# HOW TO COMPLETE THIS TASK
Print out every record below, exactly as written.

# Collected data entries
[Start of Attachment]

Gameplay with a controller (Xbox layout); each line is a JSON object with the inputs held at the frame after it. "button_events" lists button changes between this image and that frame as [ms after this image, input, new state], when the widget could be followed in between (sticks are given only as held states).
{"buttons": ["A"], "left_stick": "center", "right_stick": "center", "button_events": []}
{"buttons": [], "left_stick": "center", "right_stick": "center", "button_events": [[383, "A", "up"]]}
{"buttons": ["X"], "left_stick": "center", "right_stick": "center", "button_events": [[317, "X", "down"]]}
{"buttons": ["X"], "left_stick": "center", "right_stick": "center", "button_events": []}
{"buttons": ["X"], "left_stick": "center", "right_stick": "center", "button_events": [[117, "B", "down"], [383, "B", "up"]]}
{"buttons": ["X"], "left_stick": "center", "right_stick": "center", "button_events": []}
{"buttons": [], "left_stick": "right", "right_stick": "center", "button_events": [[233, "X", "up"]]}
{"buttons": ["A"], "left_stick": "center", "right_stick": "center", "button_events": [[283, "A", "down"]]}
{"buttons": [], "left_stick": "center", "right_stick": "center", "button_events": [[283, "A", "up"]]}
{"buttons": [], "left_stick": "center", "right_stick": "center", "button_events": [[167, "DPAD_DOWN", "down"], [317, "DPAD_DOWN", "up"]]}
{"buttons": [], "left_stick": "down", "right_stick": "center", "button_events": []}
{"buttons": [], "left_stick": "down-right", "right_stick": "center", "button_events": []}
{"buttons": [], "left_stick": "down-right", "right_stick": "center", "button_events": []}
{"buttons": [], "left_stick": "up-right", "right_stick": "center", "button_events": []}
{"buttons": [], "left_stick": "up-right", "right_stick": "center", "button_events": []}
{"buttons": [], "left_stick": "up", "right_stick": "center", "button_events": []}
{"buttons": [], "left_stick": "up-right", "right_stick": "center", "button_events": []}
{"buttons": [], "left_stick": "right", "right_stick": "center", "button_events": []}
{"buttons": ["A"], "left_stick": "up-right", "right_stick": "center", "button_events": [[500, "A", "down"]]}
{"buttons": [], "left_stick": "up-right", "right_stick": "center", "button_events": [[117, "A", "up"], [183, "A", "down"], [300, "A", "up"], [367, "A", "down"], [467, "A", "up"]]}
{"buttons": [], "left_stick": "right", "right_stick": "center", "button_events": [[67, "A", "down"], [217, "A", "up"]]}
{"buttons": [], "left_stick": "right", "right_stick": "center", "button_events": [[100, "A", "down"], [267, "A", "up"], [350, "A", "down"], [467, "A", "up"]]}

[End of Attachment]

# ANSWER BOX
Gameplay with a controller (Xbox layout); each line is a JSON object with the inputs held at the frame after it. "button_events" lists button changes between this image and that frame as [ms after this image, input, new state], when the widget could be followed in between (sticks are given only as held states).
{"buttons": ["A"], "left_stick": "center", "right_stick": "center", "button_events": []}
{"buttons": [], "left_stick": "center", "right_stick": "center", "button_events": [[383, "A", "up"]]}
{"buttons": ["X"], "left_stick": "center", "right_stick": "center", "button_events": [[317, "X", "down"]]}
{"buttons": ["X"], "left_stick": "center", "right_stick": "center", "button_events": []}
{"buttons": ["X"], "left_stick": "center", "right_stick": "center", "button_events": [[117, "B", "down"], [383, "B", "up"]]}
{"buttons": ["X"], "left_stick": "center", "right_stick": "center", "button_events": []}
{"buttons": [], "left_stick": "right", "right_stick": "center", "button_events": [[233, "X", "up"]]}
{"buttons": ["A"], "left_stick": "center", "right_stick": "center", "button_events": [[283, "A", "down"]]}
{"buttons": [], "left_stick": "center", "right_stick": "center", "button_events": [[283, "A", "up"]]}
{"buttons": [], "left_stick": "center", "right_stick": "center", "button_events": [[167, "DPAD_DOWN", "down"], [317, "DPAD_DOWN", "up"]]}
{"buttons": [], "left_stick": "down", "right_stick": "center", "button_events": []}
{"buttons": [], "left_stick": "down-right", "right_stick": "center", "button_events": []}
{"buttons": [], "left_stick": "down-right", "right_stick": "center", "button_events": []}
{"buttons": [], "left_stick": "up-right", "right_stick": "center", "button_events": []}
{"buttons": [], "left_stick": "up-right", "right_stick": "center", "button_events": []}
{"buttons": [], "left_stick": "up", "right_stick": "center", "button_events": []}
{"buttons": [], "left_stick": "up-right", "right_stick": "center", "button_events": []}
{"buttons": [], "left_stick": "right", "right_stick": "center", "button_events": []}
{"buttons": ["A"], "left_stick": "up-right", "right_stick": "center", "button_events": [[500, "A", "down"]]}
{"buttons": [], "left_stick": "up-right", "right_stick": "center", "button_events": [[117, "A", "up"], [183, "A", "down"], [300, "A", "up"], [367, "A", "down"], [467, "A", "up"]]}
{"buttons": [], "left_stick": "right", "right_stick": "center", "button_events": [[67, "A", "down"], [217, "A", "up"]]}
{"buttons": [], "left_stick": "right", "right_stick": "center", "button_events": [[100, "A", "down"], [267, "A", "up"], [350, "A", "down"], [467, "A", "up"]]}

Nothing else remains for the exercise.